> _Prompt_
Please write out, word for word, the part of the records that opens with the line containing "What is the difference" and closes with the line containing "The value at 27 is 7.4. True or false?", including both of those lines. Leave the pictures out of your answer.

> _Data listing_
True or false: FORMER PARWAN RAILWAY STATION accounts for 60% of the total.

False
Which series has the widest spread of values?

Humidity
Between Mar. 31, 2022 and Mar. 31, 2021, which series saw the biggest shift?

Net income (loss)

--

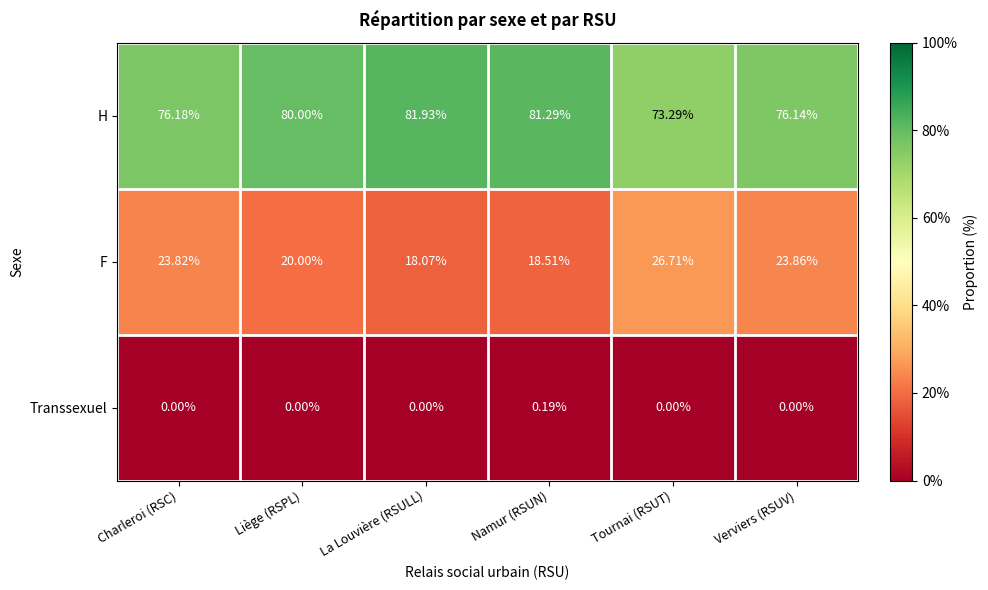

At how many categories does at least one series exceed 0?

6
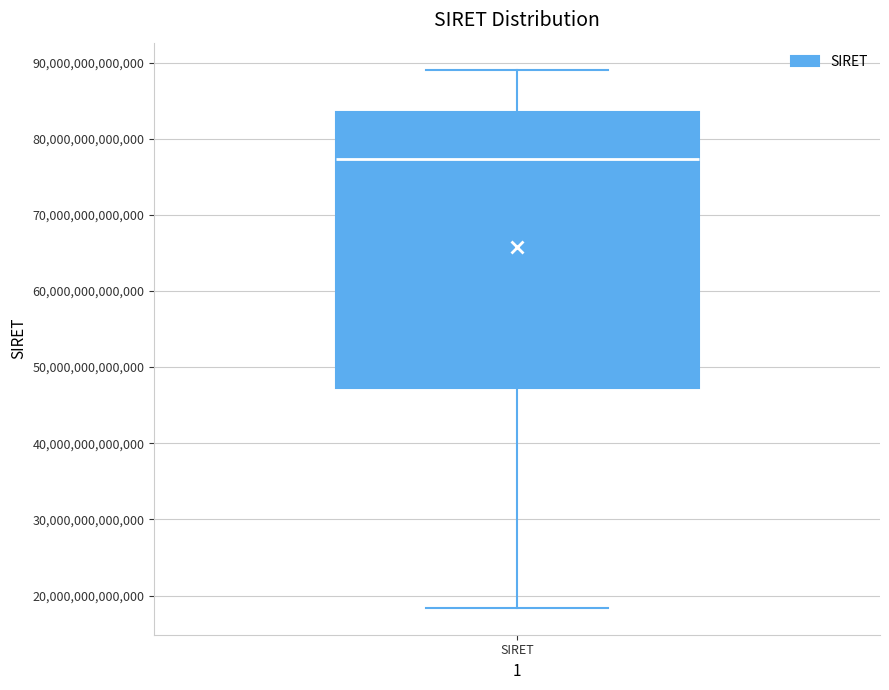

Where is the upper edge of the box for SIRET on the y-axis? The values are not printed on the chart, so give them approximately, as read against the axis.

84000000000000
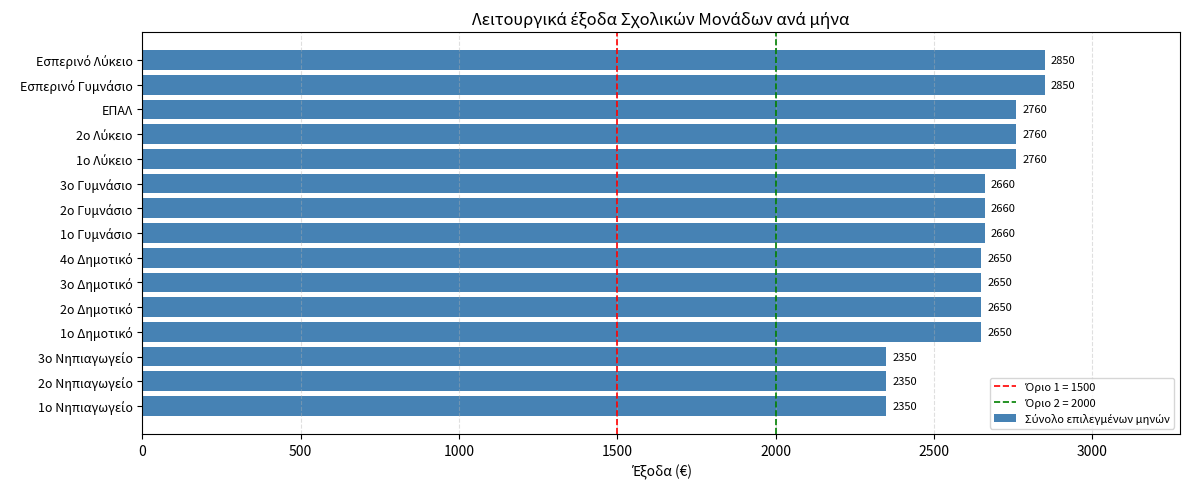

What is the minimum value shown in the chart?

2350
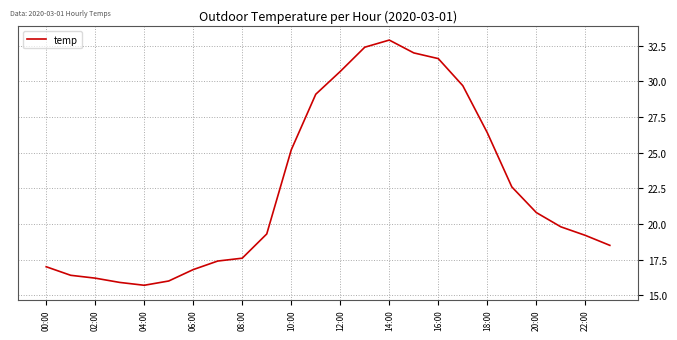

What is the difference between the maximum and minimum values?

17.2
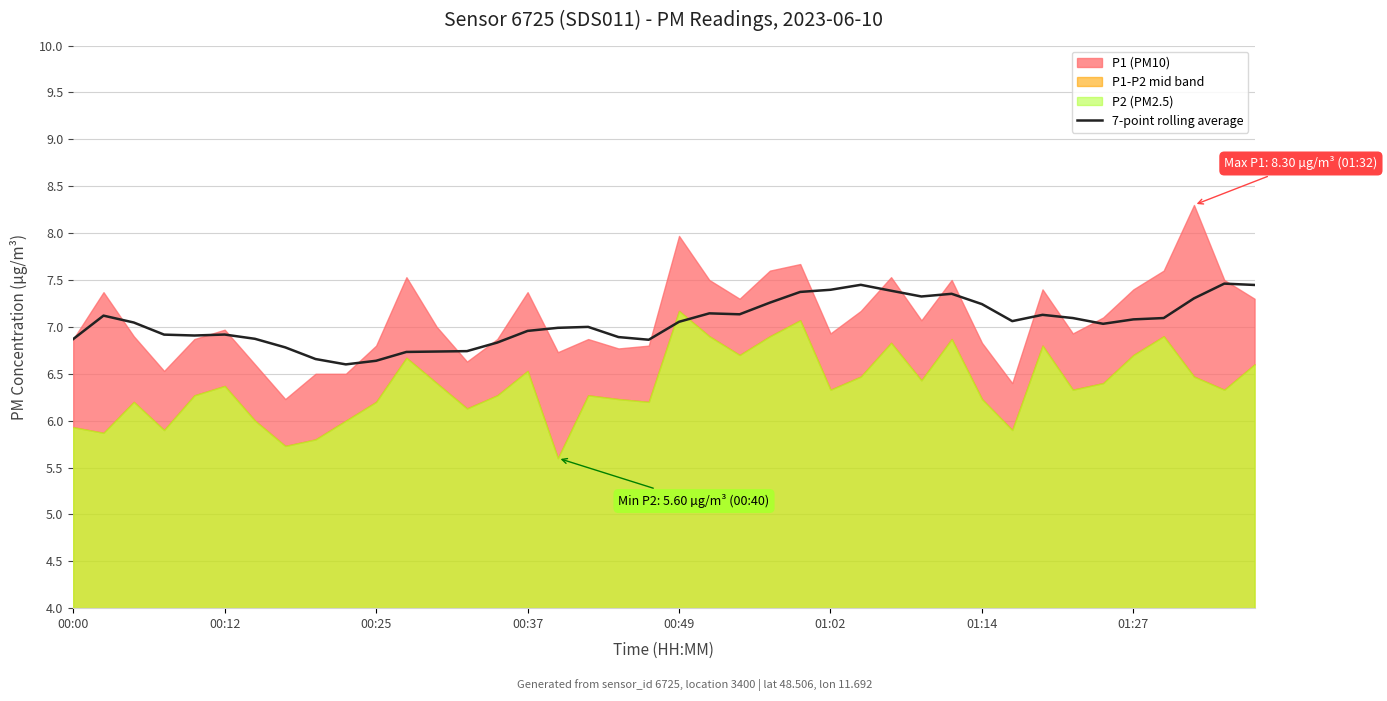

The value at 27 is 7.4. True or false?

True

--

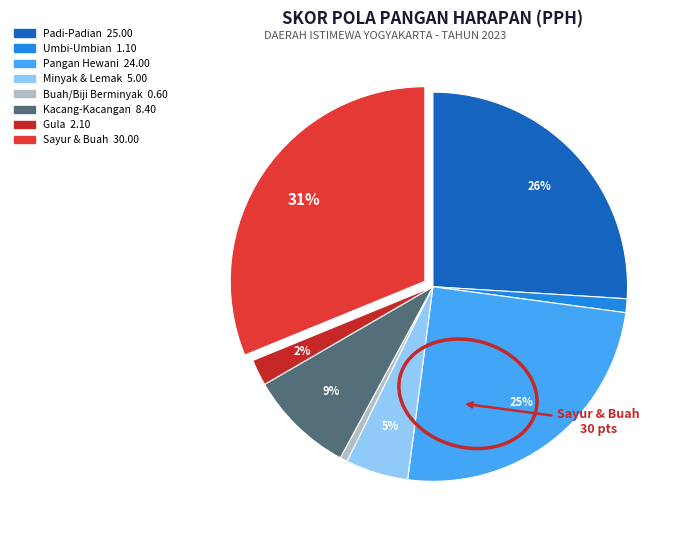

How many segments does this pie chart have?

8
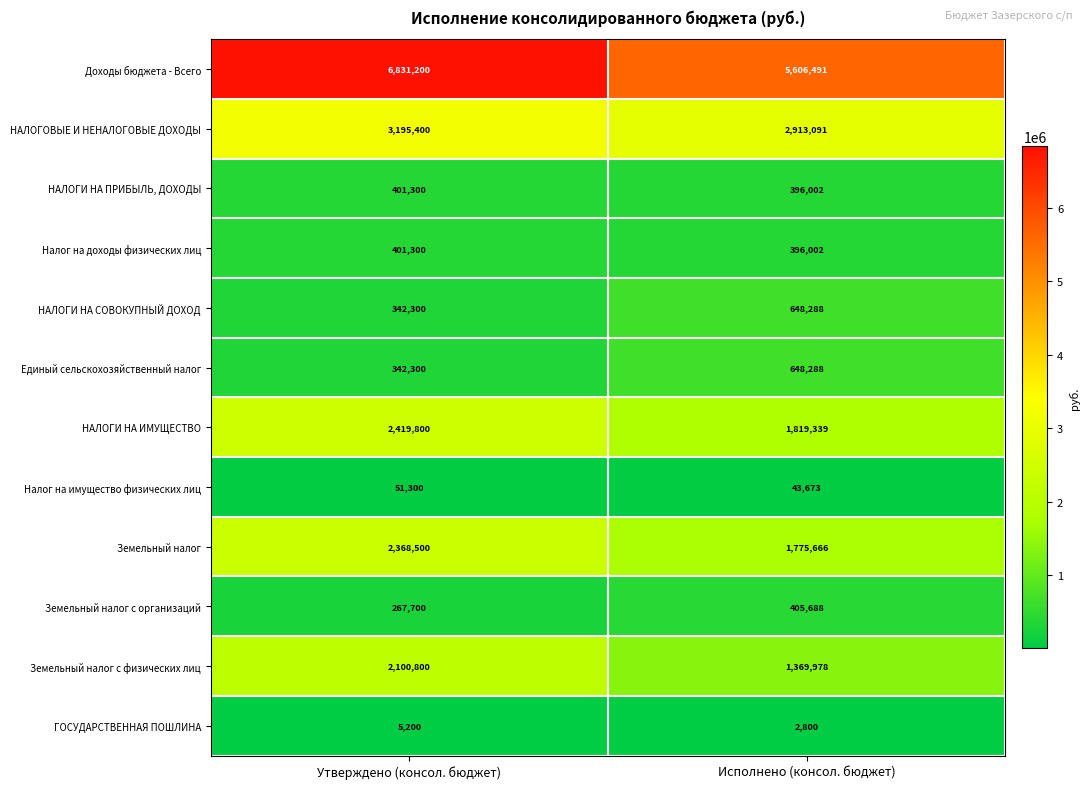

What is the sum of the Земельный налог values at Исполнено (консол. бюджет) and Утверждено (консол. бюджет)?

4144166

> _Written answer_
What is the difference between the maximum and minimum values?

17.2

The value at 27 is 7.4. True or false?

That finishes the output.